In the Thanksgiving post, what had Cora put on the big table in the dining room?

**EXERCISE PASSAGE**
*** Begin section ***
Monday, December 2, 2013

Thanksgiving; A Breaking of Tradition

Ah! On Thanksgiving day....
When the care-wearied man seeks his mother once more,
And the worn matron smiles where the girl smiled before.
What moistens the lips and what brightens the eye?
What calls back the past, like the rich pumpkin pie?
~John Greenleaf Whittier

With a few days to go until the big feast I stepped into the dining room and noticed that Cora had set the big table with the Thanksgiving tablecloth.  Pausing for a moment I realized sadly, that it wouldn’t be used this year.  This year the table would sit empty and idle on Thanksgiving.
*** End section ***
**GIVEN MATERIAL**
*** Begin section ***
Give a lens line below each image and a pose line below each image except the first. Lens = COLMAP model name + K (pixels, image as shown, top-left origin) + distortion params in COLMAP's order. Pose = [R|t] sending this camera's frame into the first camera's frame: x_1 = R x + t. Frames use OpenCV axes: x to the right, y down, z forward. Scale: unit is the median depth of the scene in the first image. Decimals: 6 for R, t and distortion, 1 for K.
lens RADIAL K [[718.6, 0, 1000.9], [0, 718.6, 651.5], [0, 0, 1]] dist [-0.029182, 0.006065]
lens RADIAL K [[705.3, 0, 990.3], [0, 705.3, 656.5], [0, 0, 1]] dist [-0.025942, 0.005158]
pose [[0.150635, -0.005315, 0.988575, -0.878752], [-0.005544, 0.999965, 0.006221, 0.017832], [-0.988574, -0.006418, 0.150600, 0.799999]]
*** End section ***
**EXPECTED OUTPUT**
The Thanksgiving tablecloth.